++++ Input data ++++

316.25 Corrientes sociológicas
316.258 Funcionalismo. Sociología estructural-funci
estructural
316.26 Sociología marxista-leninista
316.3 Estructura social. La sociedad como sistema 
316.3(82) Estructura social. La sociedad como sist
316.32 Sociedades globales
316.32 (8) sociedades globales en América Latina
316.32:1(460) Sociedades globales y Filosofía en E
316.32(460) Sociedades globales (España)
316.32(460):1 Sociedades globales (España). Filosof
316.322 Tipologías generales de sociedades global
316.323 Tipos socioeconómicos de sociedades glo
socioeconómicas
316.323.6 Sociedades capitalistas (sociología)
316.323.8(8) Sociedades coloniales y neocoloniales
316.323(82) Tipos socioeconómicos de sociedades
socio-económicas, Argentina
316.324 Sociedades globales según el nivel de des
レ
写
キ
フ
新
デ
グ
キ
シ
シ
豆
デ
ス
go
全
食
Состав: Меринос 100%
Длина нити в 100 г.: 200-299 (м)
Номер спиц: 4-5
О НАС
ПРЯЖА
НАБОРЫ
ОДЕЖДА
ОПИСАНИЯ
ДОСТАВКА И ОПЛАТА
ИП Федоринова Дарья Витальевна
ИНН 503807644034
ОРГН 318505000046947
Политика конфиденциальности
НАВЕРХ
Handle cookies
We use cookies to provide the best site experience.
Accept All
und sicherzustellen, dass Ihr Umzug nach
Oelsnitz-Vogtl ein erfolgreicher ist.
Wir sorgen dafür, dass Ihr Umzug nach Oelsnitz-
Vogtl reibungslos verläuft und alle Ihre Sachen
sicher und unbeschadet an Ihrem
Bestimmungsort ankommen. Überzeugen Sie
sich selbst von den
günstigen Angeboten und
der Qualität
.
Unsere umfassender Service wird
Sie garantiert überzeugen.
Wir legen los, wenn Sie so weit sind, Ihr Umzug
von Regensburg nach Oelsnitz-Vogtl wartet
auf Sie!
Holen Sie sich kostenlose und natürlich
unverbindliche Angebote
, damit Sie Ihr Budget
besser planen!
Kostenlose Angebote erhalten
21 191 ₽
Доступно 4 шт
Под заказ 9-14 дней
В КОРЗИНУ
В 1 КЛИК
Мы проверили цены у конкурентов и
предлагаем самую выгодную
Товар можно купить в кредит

++++

• [Exercise description]: Pull out every line of the items above that contains the word "España".

• [Task output]:
316.32(460) Sociedades globales (España)
316.32(460):1 Sociedades globales (España). Filosof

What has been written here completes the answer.